Contemporary Vernacular Architecture should never be about ‘Pastiche’, here’s why…
There is much stigma around the term, but what exactly does ‘Pastiche’ mean? To put it simply, pastiche in Architecture refers to the imitation of style or character of other buildings. The term is not negative however it often has negative connotations, with the belief that the use of ‘pastiche’ within architecture produces unauthentic reproductions of the past.
Why do housebuilders use ‘Pastiche’?
There is something comforting about old things, this goes with old buildings too – it is a common fact that people like historic buildings. They have some sort of warmth about them (even if they can be very cold!), a sense of mystery and unknown, provoking us to use our imagination to conceive what was, how it was used and how it was built. Form, details, and embellishment presented within the architecture convey care and skill, speaking of another time and telling stories which teach us about our history, cultivating pride in our past and heritage. The problem is that:
British volume housebuilders offer their own warped version, at scale, arguing that we all like the ‘traditional’. But this is wrong…. We all like vernacular architecture because it speaks to us of our home, of our place or our people. But the same brick box applied numerous times whether you are in Norfolk or Devon has nothing to do with ‘traditional’. (quote from Clare’s book)
Not only this, but architects in Holland (FARO architekten) initiated a taste test to establish what people want from housing design:
The ‘Smaaktest’ 6 (taste test) …. discovered that both architects and ordinary people agreed that this new third way [Contemporary Vernacular Architecture] was better than a pastiche of the past or the complete disassociation found in Modernist design. (quote from Clare’s book)
Why housing design should learn from but not imitate the past
All these wonderful things about historic buildings however, cannot be authentically reproduced. We cannot truly recreate or replicate what has already been done, and attempts to do so can often end up as untruthful and unconvincing imitations of the past leading to a superficial echoing of historic character.
Contemporary architecture can learn from vernacular principles without resorting to pastiche, creating high-quality buildings that ‘fit’ in the same way that vernacular architecture does but reflecting a very different time. (quote from Clare’s book)
Above: Copper Lane by HHbR
Originality does not mean outlandish
It is true that it is almost impossible to design something completely unique that has not been done before. However, architecture does not insist on absolute newness or creating a bold statement, it just needs to have a sense of originality. We should always be learning from vernacular and historic architecture, and they should undoubtedly influence our judgement but should not impend our innovation and inspiration for new ideas and design. It is important to consider that one day, the building which we design will be old too, and in the future will represent and speak of our time today.
Lessons from our past
It is quite incredible what our ancestors have accomplished architecturally and we can learn a great deal from them. For many architects, it is hard to imagine a world without CAD, emails or even without a tape measure. Some of our greatest and oldest buildings, were built without any of these.

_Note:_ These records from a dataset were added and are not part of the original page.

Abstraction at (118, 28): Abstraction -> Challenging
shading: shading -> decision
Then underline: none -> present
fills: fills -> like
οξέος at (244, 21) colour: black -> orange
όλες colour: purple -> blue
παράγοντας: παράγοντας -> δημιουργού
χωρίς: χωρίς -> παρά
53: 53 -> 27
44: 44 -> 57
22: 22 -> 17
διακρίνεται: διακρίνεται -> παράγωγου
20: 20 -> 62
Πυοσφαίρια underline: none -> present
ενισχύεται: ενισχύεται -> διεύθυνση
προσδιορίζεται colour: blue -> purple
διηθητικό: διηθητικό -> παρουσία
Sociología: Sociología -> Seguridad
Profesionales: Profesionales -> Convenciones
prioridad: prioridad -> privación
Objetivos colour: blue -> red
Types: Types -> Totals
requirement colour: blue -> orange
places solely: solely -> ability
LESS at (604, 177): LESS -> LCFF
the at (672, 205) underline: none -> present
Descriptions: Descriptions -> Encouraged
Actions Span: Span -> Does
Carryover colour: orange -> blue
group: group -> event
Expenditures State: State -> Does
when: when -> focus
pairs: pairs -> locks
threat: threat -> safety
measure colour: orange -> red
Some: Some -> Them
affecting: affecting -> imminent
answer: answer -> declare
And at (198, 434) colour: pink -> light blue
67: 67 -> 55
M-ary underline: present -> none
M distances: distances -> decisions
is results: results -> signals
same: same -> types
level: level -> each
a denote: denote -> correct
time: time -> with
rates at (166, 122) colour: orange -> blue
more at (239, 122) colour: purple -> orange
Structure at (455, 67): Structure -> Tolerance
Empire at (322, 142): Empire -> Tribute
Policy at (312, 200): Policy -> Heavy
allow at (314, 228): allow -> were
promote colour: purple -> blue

In Clare’s new book, ‘Contemporary Vernacular Design – How British housing can rediscover it’s soul’, she discusses how architecture ‘should learn from the past’, emphasising that successful contemporary vernacular does not use vernacular architecture for aesthetic inspiration only (as these can end up as naïve attempts to replicate originals), but also from the traditions used, whilst keeping in mind that new designs should deal with the kind of homes we need today, which will continue to evolve as our needs and available resources change.
At CNA we aim to learn from our surroundings and context, from the traditions, history and cultures to the physical environment (important views, materials and building methods used, textures, massing and landscape etc.), preserving our heritage where possible, however adapting designs to evolving ways of life and technologies.